Милица взмахивает рукой, рюмка летит на каменный пол, со звоном рассыпается в крошево. Вера выглядывает с кухни: ражничи почти готовы, скоро можно подавать, а если эти большевички хотят побуянить — она не против. Она даже не будет включать в счет разбитую рюмку, они ведь часто бьются, у нее есть запас. Они папину Россию вдребезги — что ж рюмку-то жалеть? Вера заметает осколки.

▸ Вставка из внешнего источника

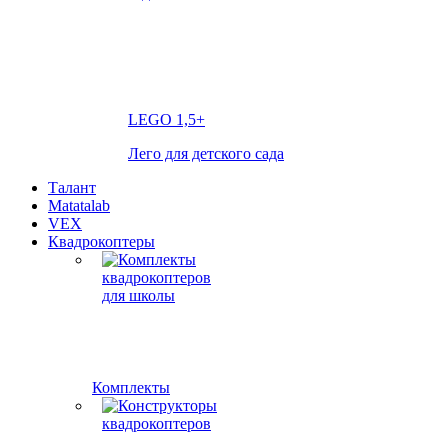
LEGO
1,5+
Лего для детского сада
Талант
Matatalab
VEX
Квадрокоптеры
Комплекты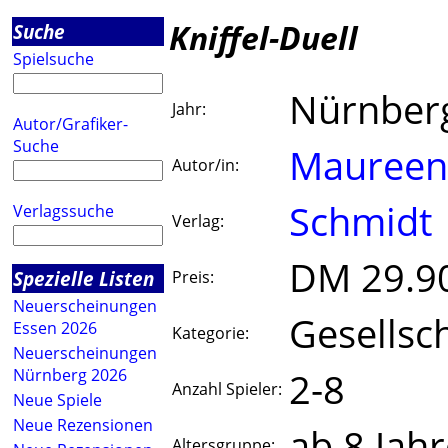
Kniffel-Duell
Suche
Spielsuche
Nürnber
Jahr:
Autor/Grafiker-
Suche
Maureen
Autor/in:
Schmidt
Verlagssuche
Verlag:
DM 29.9
Spezielle Listen
Preis:
Neuerscheinungen
Gesellsch
Essen 2026
Kategorie:
Neuerscheinungen
2-8
Nürnberg 2026
Anzahl Spieler:
Neue Spiele
Neue Rezensionen
ab 8 Jah
Altersgruppe: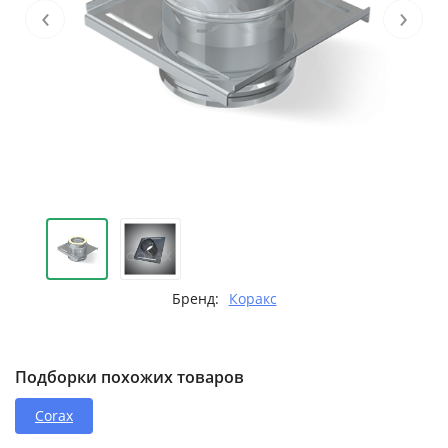
‹
›
Бренд:
Коракс
Подборки похожих товаров
Corax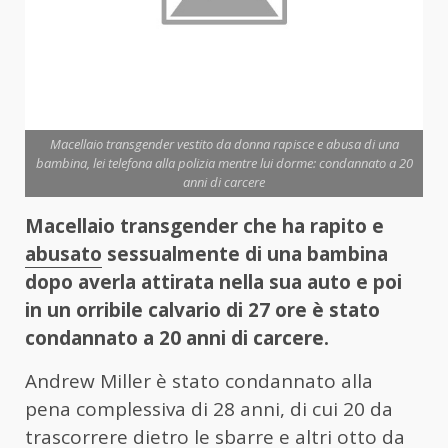
Macellaio transgender vestito da donna rapisce e abusa di una
bambina, lei telefona alla polizia mentre lui dorme: condannato a 20
anni di carcere
Macellaio transgender che ha rapito e
abusato
sessualmente di una bambina
dopo averla attirata nella sua auto e poi
in un orribile calvario di 27 ore è stato
condannato a 20 anni di carcere.
Andrew Miller è stato condannato alla
pena complessiva di 28 anni, di cui 20 da
trascorrere dietro le sbarre e altri otto da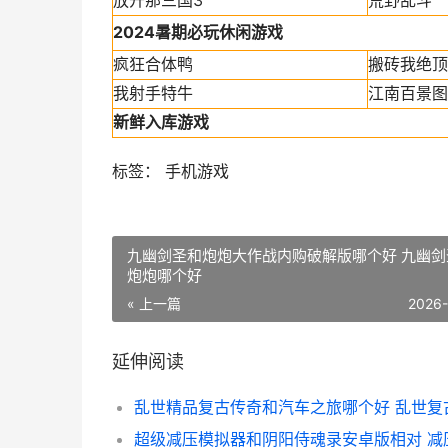
放开那三国3
荒野乱斗
2024暑期必玩休闲游戏
疯狂合体鸭
搬砖我绝顶
我射手特牛
江南百景图
新鲜入库游戏
标签： 手机游戏
九幽剑圣和炮炮大作战内购破解版哪个好 九幽剑
炮炮哪个好
« 上一篇
2026
延伸阅读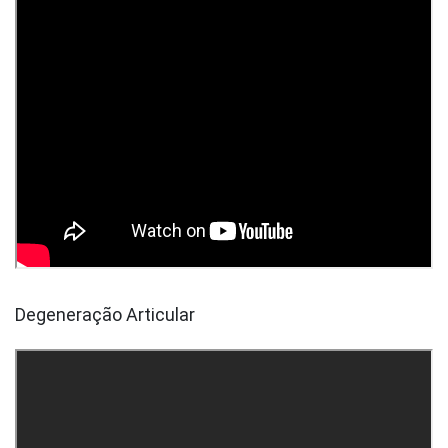
Degeneração Articular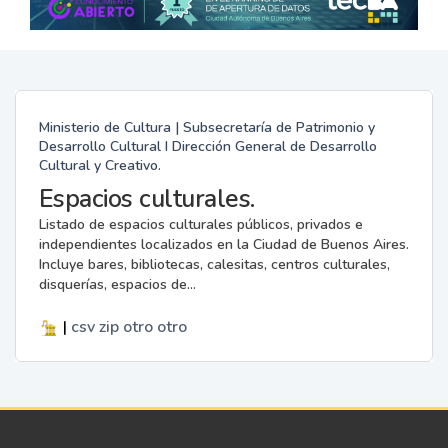
Ministerio de Cultura | Subsecretaría de Patrimonio y
Desarrollo Cultural I Dirección General de Desarrollo
Cultural y Creativo.
Espacios culturales.
Listado de espacios culturales públicos, privados e
independientes localizados en la Ciudad de Buenos Aires.
Incluye bares, bibliotecas, calesitas, centros culturales,
disquerías, espacios de...
|
csv
zip
otro
otro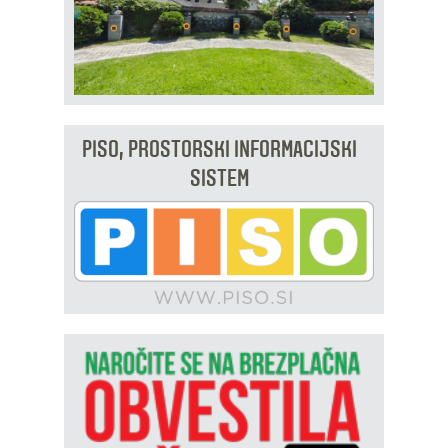
PISO, PROSTORSKI INFORMACIJSKI
SISTEM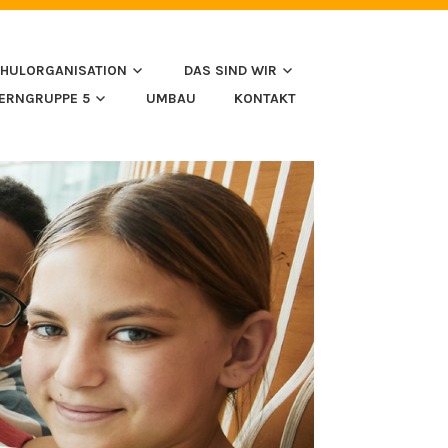
HULORGANISATION
DAS SIND WIR
LERNGRUPPE 5
UMBAU
KONTAKT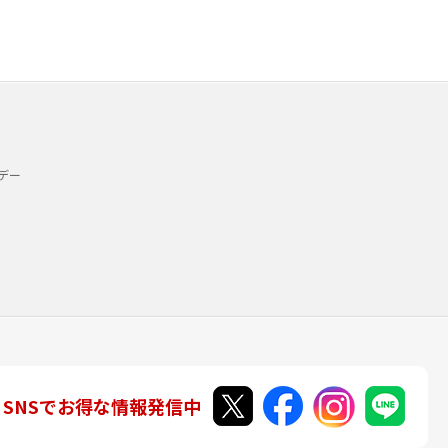
デー
SNSでお得な情報発信中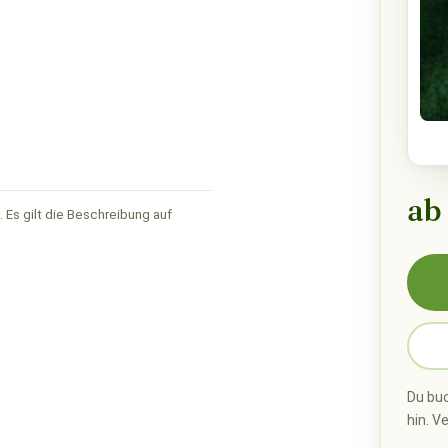
ab
 Es gilt die Beschreibung auf
Du buc
hin. V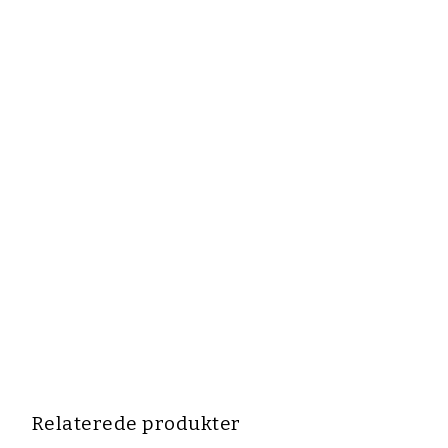
Relaterede produkter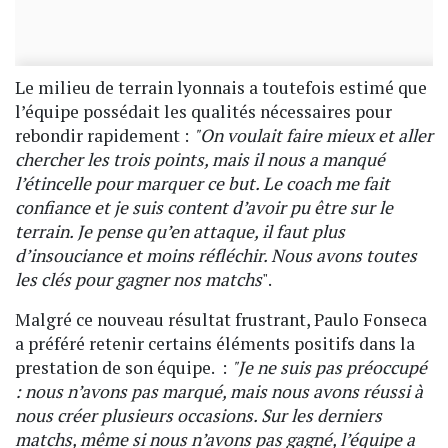
Le milieu de terrain lyonnais a toutefois estimé que
l’équipe possédait les qualités nécessaires pour
rebondir rapidement :
"On voulait faire mieux et aller
chercher les trois points, mais il nous a manqué
l’étincelle pour marquer ce but. Le coach me fait
confiance et je suis content d’avoir pu être sur le
terrain. Je pense qu’en attaque, il faut plus
d’insouciance et moins réfléchir. Nous avons toutes
les clés pour gagner nos matchs
".
Malgré ce nouveau résultat frustrant, Paulo Fonseca
a préféré retenir certains éléments positifs dans la
prestation de son équipe. :
"Je ne suis pas préoccupé
: nous n’avons pas marqué, mais nous avons réussi à
nous créer plusieurs occasions. Sur les derniers
matchs, même si nous n’avons pas gagné, l’équipe a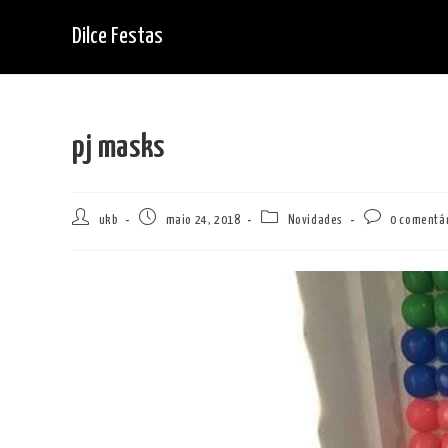
Ir
Dilce Festas
para
o
conteúdo
pj masks
Autor
Post
Categoria
Comentários
ukb
maio 24, 2018
Novidades
0 comentá
do
publicado:
do
do
post:
post:
post: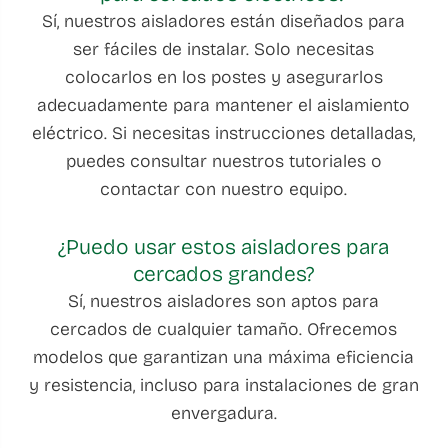
Sí, nuestros aisladores están diseñados para
ser fáciles de instalar. Solo necesitas
colocarlos en los postes y asegurarlos
adecuadamente para mantener el aislamiento
eléctrico. Si necesitas instrucciones detalladas,
puedes consultar nuestros tutoriales o
contactar con nuestro equipo.
¿Puedo usar estos aisladores para
cercados grandes?
Sí, nuestros aisladores son aptos para
cercados de cualquier tamaño. Ofrecemos
modelos que garantizan una máxima eficiencia
y resistencia, incluso para instalaciones de gran
envergadura.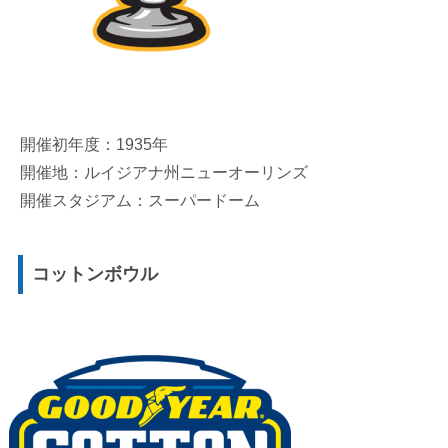
開催初年度：1935年
開催地：ルイジアナ州ニューオーリンズ
開催スタジアム：スーパードーム
コットンボウル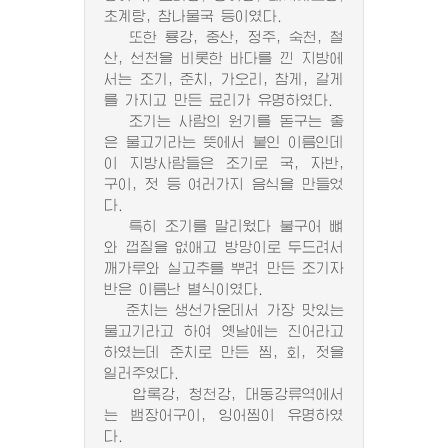
초계탕, 참나물국 등이였다.
또한 룡강, 중산, 정주, 숙천, 철
산, 선천을 비롯한 바다를 낀 지방에
서는 조기, 준치, 가오리, 참게, 갈게
를 가지고 만든 료리가 유명하였다.
조기는 사람의 원기를 돋구는 좋
은 물고기라는 뜻에서 붙인 이름인데
이 지방사람들은 조기로 국, 자반,
구이, 젓 등 여러가지 음식을 만들었
다.
특히 조기를 말리웠다 불구어 뼈
와 껍질을 없애고 방망이로 두드려서
깨가루와 실고추를 뿌려 만든 조기자
반은 이름난 별식이였다.
준치는 생선가운데서 가장 맛있는
물고기라고 하여 옛날에는 진어라고
하였는데 준치로 만든 찜, 회, 젓을
일러주었다.
압록강, 청천강, 대동강류역에서
는 뱀장어구이, 잉어찜이 유명하였
다.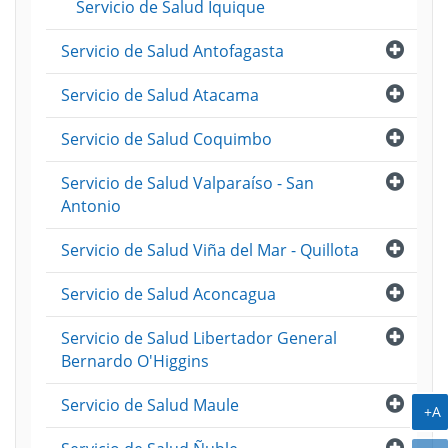
Servicio de Salud Iquique
Abri
Servicio de Salud Antofagasta
Abri
Servicio de Salud Atacama
Abri
Servicio de Salud Coquimbo
Abri
Servicio de Salud Valparaíso - San
Antonio
Abri
Servicio de Salud Viña del Mar - Quillota
Abri
Servicio de Salud Aconcagua
Abri
Servicio de Salud Libertador General
Bernardo O'Higgins
Abri
Servicio de Salud Maule
A
+A
Abri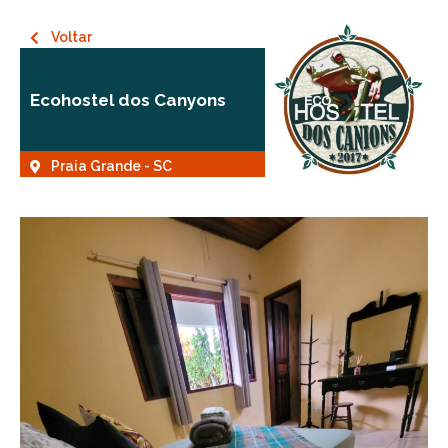
Voltar
Ecohostel dos Canyons
Praia Grande - SC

Но Милица вообще не замечает хозяйки, она разгорячена не столько ракией, сколько неожиданным сомнением советской гостьи, на грани буржуазного оппортунизма:
— Что ты имеешь в виду?
— Ну уж никак не падение нашей власти. Наша власть вечна. Но посуди сама — она переменчива в деталях. То мы преследуем верующих, то позволяем им собираться как захотят. Или вот хоть с Югославией — то врозь, то вместе, то на дистанции. Обстоятельства бывают разные, а марксизм, как известно, не догма, а руководство к действию. Я не удивлюсь, если лет через пятьдесят православие руководством будет одобрено, под нашим, естественно, присмотром. И не гляди на меня так, подруга. Все может быть, кроме одного — нашей капитуляции.